Parents are carriers of the flawed gene and it can lurk undetected for generations, suddenly emerging when an unlucky combination gives a child two copies of it.
“It’s usually a surprise that they have a blind child,” said Dr. Jean Bennett, a University of Pennsylvania researcher who with her husband, Dr. Albert Maguire, led testing at the Children’s Hospital of Philadelphia. The couple designed an obstacle course to test vision after treatment, and the FDA accepted it as a valid measure of success.
“The maze was actually Al’s idea. I put it together first in our driveway,” using white tiles with arrows, foam rolls and cones, and black spaces to simulate holes that kids should avoid, Bennett said.
Maguire did many of the 45-minute operations to deliver the gene therapy; the rest were done at the University of Iowa. It involves puncturing the white part of the eye and injecting a modified virus that contains the corrective gene into the retina. Benefits appear within a month.
Eighteen of 20 treated study participants improved on the mobility maze a year later, and 13 passed the test at the lowest light level. None in a comparison group of nine patients did. That group was allowed to get the therapy after waiting one year, so in all, 29 were treated, plus more in earlier studies. The two who did not improve may not have had enough healthy retinal cells to respond to treatment; one improved on other tests and another stopped deteriorating.
About half of those treated were able to read three or more additional lines on an eye chart, but the variability between the groups was too big to be sure, statistically, that they were different on this measure.
Many are no longer legally blind and gained independence.
“There were children who were able to move from a Braille classroom to a sighted classroom.
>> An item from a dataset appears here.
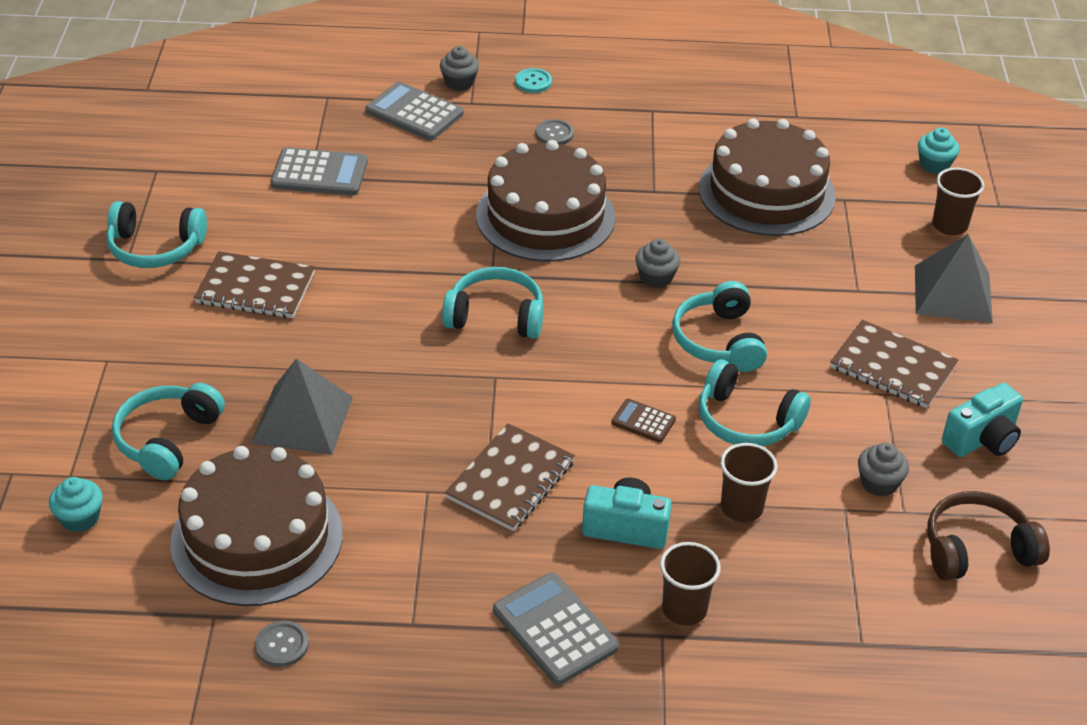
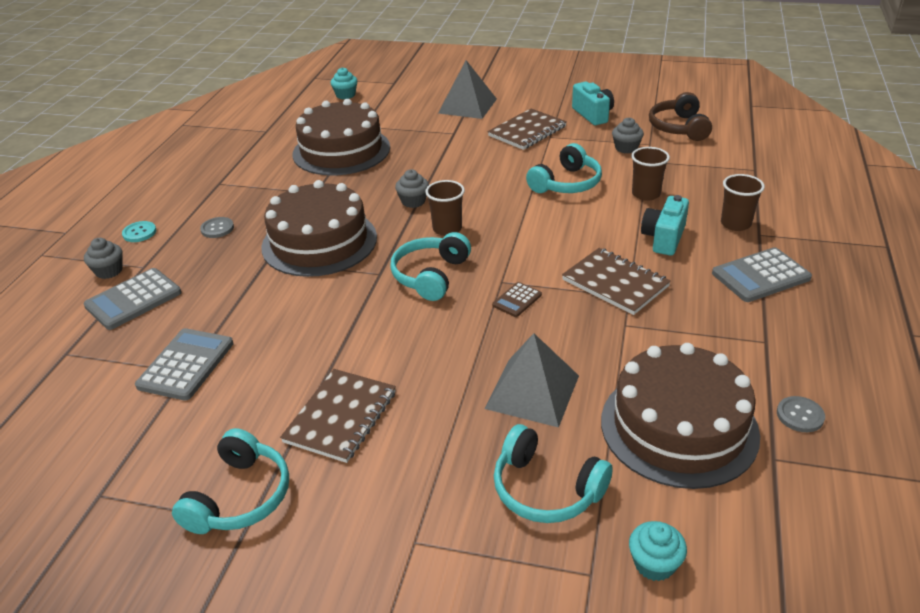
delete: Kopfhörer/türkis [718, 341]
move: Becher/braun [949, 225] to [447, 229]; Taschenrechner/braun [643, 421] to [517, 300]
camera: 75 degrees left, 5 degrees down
One person who had never worked was able to get a job,” said Dr. Katherine High, president of Spark Therapeutics and the scientist who pioneered the therapy when previously at the children’s hospital.
There were two serious side effects, both deemed unrelated to the gene therapy itself. One was due to a drug given afterward and another was a complication of the surgery.
“WHOA, MOM, WHAT IS THAT?”
Ashley Carper recalled when her children were diagnosed with the disease.
“The doctor came out with tears in his eyes. He said it was the same condition and they will be blind, and nothing could be done. Nothing.”
Cole and Caroline used canes and went to a school for the blind.
“Cole played football but he played center,” and just stood on the field after the snap to the quarterback because he couldn’t see well enough to do more, his mother said.
Ten years ago, she went to a support group conference and happened to sit next to Bennett. It took two years for gene testing to determine whether the Carper kids would qualify for the study, and insurance wouldn’t pay because there was no established treatment. A Dallas hospital picked up the tab.
Finally, the siblings were enrolled in the study, but they landed in the comparison group so they had to wait a year to be treated. About a week after Cole’s treatment, they went shopping at Target.